## TEXTE FOURNI
Économie
Goodyear dans la tourmente : des pneus défectueux au cœur d’un scandale judiciaire


Le fabricant américain risque une mise en examen pour homicide involontaire après plusieurs accidents mortels liés à des défauts de fabrication dissimulés.
Les représentants de Goodyear comparaissent cette semaine devant le juge d’instruction de Besançon dans une affaire qui pourrait conduire à la mise en examen du géant du pneumatique. Les entités françaises et luxembourgeoises du groupe sont visées pour des accusations graves, incluant des homicides involontaires et des pratiques commerciales trompeuses.
L’enquête se concentre sur trois accidents impliquant des poids lourds équipés de pneus Goodyear entre 2014 et 2016, ayant causé quatre décès. Les expertises ont révélé que ces drames résultaient de l’éclatement de pneus défectueux, sans lien avec des causes externes. Les modèles incriminés, Marathon LHS II et LHS II+, présentaient un défaut de fabrication connu du constructeur, qui n’a pourtant pas alerté ses clients de manière transparente.
Bien que Goodyear ait lancé des programmes d’échange volontaire dès 2013, récupérant environ la moitié des pneus concernés, l’entreprise a omis d’organiser un rappel obligatoire. Certains de ces pneumatiques défectueux circuleraient encore, notamment sur des plateformes de vente d’occasion en Europe de l’Est. Les autorités dénoncent une stratégie de dissimulation visant à préserver l’image de marque, au détriment de la sécurité des usagers.
L’affaire dépasse les frontières françaises : d’autres accidents similaires, survenus dans plusieurs pays européens, pourraient être liés aux mêmes défaillances. Les enquêteurs envisagent de partager leurs conclusions avec les juridictions concernées.
Cette procédure judiciaire trouve son origine dans le combat acharné d’une veuve, Sophie Rollet, qui a refusé de voir l’accident mortel de son mari, routier de profession, classé sans suite. Ses recherches obstinées ont mis en lumière un schéma récurrent d’accidents impliquant les pneus Goodyear, forçant les autorités à rouvrir le dossier.
Si la mise en examen est prononcée, Goodyear s’expose à des sanctions financières colossales, pouvant atteindre 10 % de son chiffre d’affaires. Une décision qui marquerait un tournant dans la responsabilisation des industriels face aux risques liés à leurs produits.

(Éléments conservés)
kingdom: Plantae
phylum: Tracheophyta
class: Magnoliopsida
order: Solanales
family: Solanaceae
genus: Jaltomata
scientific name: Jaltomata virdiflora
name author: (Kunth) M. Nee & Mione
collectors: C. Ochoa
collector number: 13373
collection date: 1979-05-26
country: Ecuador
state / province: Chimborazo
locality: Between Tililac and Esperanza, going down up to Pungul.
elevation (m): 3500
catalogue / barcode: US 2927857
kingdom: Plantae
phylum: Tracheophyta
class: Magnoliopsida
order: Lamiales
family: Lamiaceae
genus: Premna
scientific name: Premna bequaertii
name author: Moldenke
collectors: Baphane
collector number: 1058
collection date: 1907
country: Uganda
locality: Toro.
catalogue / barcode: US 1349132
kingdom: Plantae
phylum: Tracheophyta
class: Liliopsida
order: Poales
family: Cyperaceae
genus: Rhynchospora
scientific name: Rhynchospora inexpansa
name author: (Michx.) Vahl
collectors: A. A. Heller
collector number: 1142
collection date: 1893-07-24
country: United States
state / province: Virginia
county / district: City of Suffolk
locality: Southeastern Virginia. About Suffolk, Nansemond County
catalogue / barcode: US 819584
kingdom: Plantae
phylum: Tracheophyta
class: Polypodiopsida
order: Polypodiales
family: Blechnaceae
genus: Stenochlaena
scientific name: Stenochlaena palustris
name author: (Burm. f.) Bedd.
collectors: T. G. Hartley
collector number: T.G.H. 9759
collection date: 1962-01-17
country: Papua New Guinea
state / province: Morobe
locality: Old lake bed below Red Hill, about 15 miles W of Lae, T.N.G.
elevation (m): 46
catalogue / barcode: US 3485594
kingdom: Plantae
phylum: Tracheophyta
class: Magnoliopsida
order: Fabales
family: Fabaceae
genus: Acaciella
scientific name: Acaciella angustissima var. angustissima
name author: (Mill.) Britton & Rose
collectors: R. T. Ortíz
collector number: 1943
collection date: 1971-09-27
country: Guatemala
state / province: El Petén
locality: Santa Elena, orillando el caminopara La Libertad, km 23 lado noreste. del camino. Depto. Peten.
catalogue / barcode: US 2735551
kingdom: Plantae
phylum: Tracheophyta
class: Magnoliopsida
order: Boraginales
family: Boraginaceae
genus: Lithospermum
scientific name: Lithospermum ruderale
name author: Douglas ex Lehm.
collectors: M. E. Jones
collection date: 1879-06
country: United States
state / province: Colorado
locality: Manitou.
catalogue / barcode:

## CONSIGNE
Dans l'article sur l'affaire Goodyear, remplacez « poids lourds » par « camions » et recopiez le passage qui commence par « Les représentants de » et se poursuit jusqu'à « de manière transparente. ».

## RÉPONSE
Les représentants de Goodyear comparaissent cette semaine devant le juge d’instruction de Besançon dans une affaire qui pourrait conduire à la mise en examen du géant du pneumatique. Les entités françaises et luxembourgeoises du groupe sont visées pour des accusations graves, incluant des homicides involontaires et des pratiques commerciales trompeuses.
L’enquête se concentre sur trois accidents impliquant des camions équipés de pneus Goodyear entre 2014 et 2016, ayant causé quatre décès. Les expertises ont révélé que ces drames résultaient de l’éclatement de pneus défectueux, sans lien avec des causes externes. Les modèles incriminés, Marathon LHS II et LHS II+, présentaient un défaut de fabrication connu du constructeur, qui n’a pourtant pas alerté ses clients de manière transparente.